For the language model example, because it only sees one topic, it may want to output information related to verbs in case something happens next. For example, it may output whether the subject is singular or plural, so that we can know what form of verb should be collocated with if it follows.

So far, what I have described is a very normal LSTM. But not all LSTM are the same as above. In fact, it seems that almost all papers involving LSTM use slightly different versions. The differences are small, but some of them are worth mentioning.

A popular variant of LSTM introduced by Gers & Schmidhuber (2000) is the addition of "peephole connection". This means that we let the door layer see the state of the cell.

Another variation is to use coupled forget and input gates. We don't decide what to forget or add new information, but we make these decisions together. We just forget when we need to enter content in its place. When we forget the old things, we just input new values into the state.

Which variant is the best? Does the difference matter? Greff et al. (20 15) compared the popular varieties well and found that they were all similar. Jozefowicz et al. (20 15) tested more than 10000 RNN architectures, and found some better architectures than LSTM in some tasks.

Earlier, I mentioned the remarkable achievements people have made by using RNN. Basically, all of this is implemented using LSTM. For most tasks, they do better!

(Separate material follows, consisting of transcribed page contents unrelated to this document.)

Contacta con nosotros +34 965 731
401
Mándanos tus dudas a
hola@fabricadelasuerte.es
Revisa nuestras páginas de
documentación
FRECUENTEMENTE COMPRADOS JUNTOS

Written as a set of equations, LSTM looks daunting. I hope to introduce them step by step in this article and make them more approachable.

LSTM is an important step for us to realize through RNN. I naturally want to know: is there another important step? The consensus of researchers is: "Yes! Next is its concern! " Our idea is to make every step of RNN select information from some larger information sets. For example, if you use RNN to create a title that describes an image, you can select a part of the image to see every word it outputs. In fact, Xu et al. (20 15) did this-if you want to explore attention, this may be an interesting starting point! Using attention has achieved many very exciting results, and it seems that there are still many things to happen. ......

Attention is not the only exciting clue in RNN research. For example, the Gridlist MS (20 15) of Kalchbrenner et al. seems very promising. It also seems interesting to use RNN's work in the generation model, such as Gregor et al. (20 15), Chung et al. (20 15), or Bayer & Osendorfer (2015). The past few years have been an exciting period for recurrent neural networks, and the coming promise of neural networks will only be more exciting!